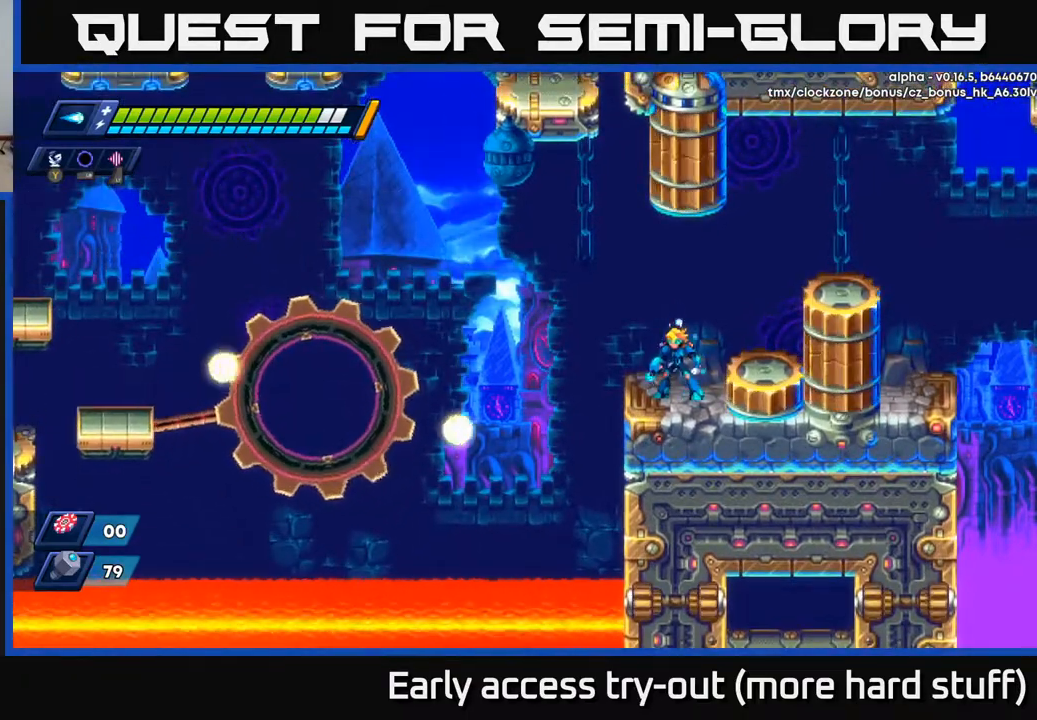
{"buttons": [], "right_stick": "center", "events": []}
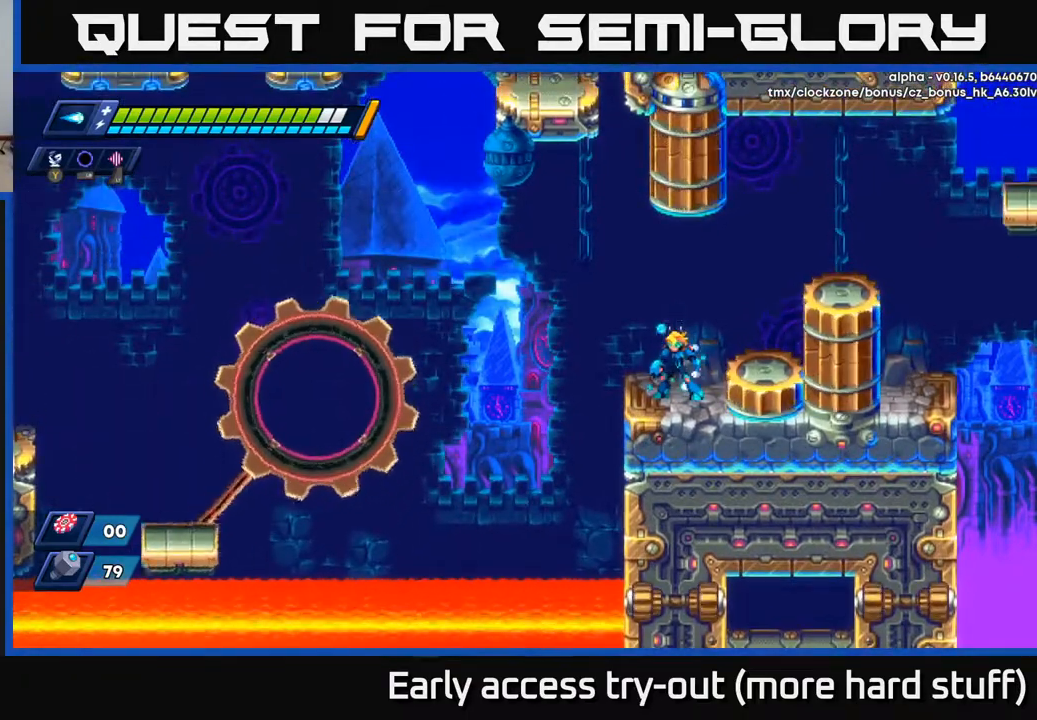
{"buttons": ["DPAD_LEFT"], "right_stick": "center", "events": [[183, "DPAD_LEFT", "down"], [250, "A", "down"], [250, "R2", "down"], [383, "A", "up"], [383, "R2", "up"]]}
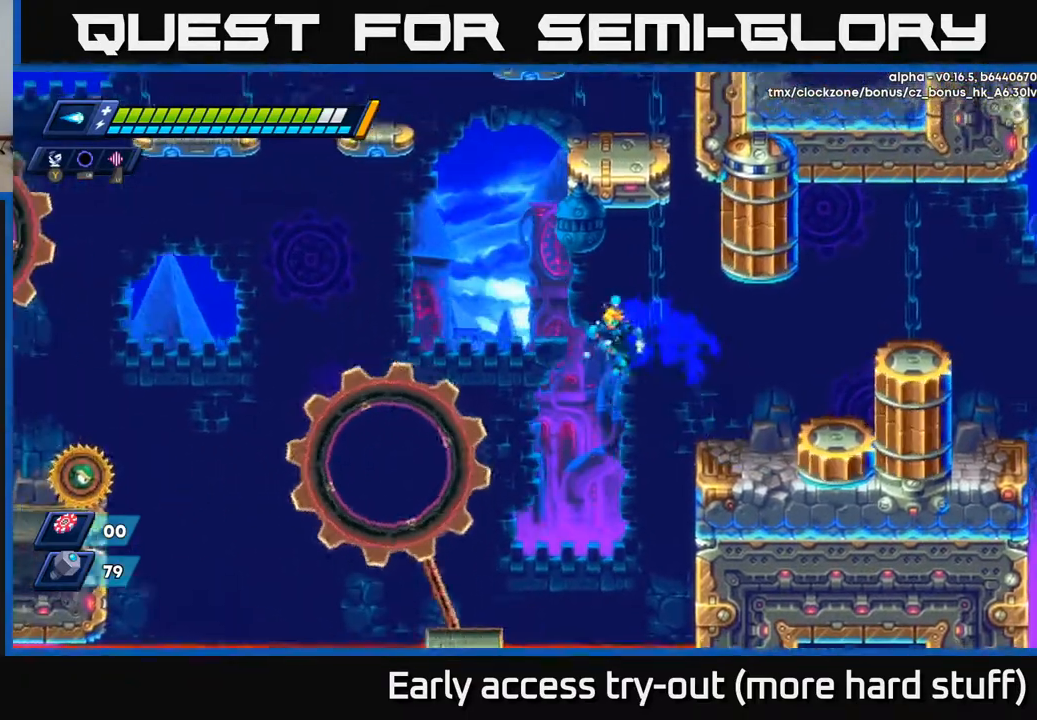
{"buttons": [], "right_stick": "center", "events": [[133, "DPAD_LEFT", "up"]]}
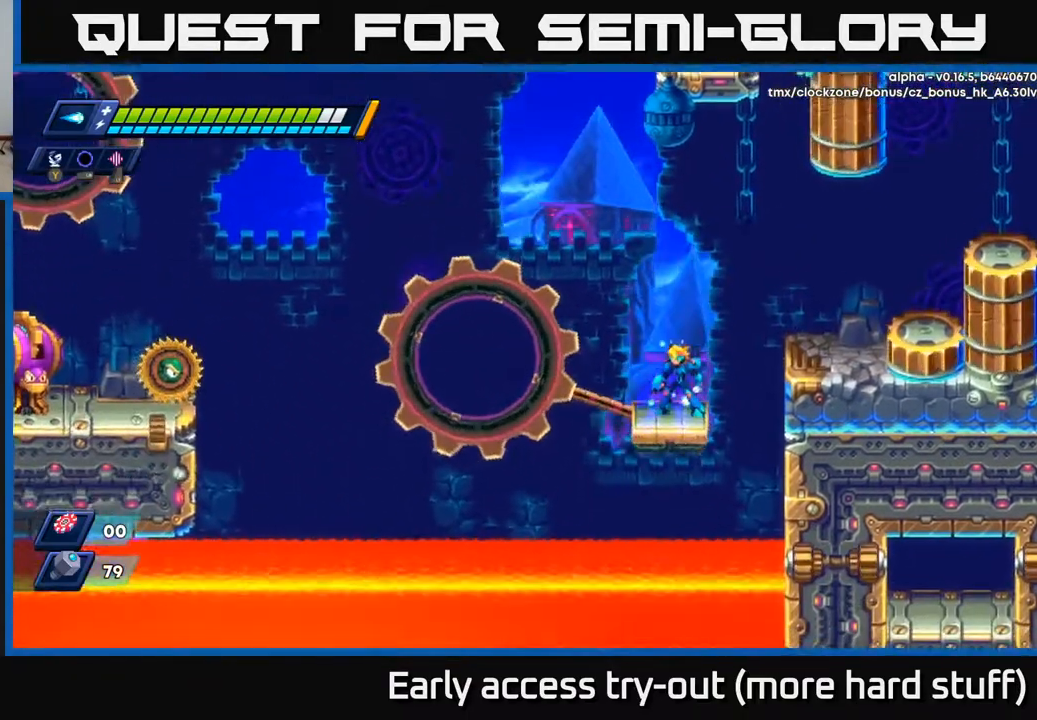
{"buttons": [], "right_stick": "center", "events": []}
_ _ _ _ _
Exact repetition of the data is needed, with no images retained.

{"buttons": [], "right_stick": "center", "events": []}
{"buttons": ["DPAD_LEFT"], "right_stick": "center", "events": [[183, "DPAD_LEFT", "down"], [250, "A", "down"], [250, "R2", "down"], [383, "A", "up"], [383, "R2", "up"]]}
{"buttons": [], "right_stick": "center", "events": [[133, "DPAD_LEFT", "up"]]}
{"buttons": [], "right_stick": "center", "events": []}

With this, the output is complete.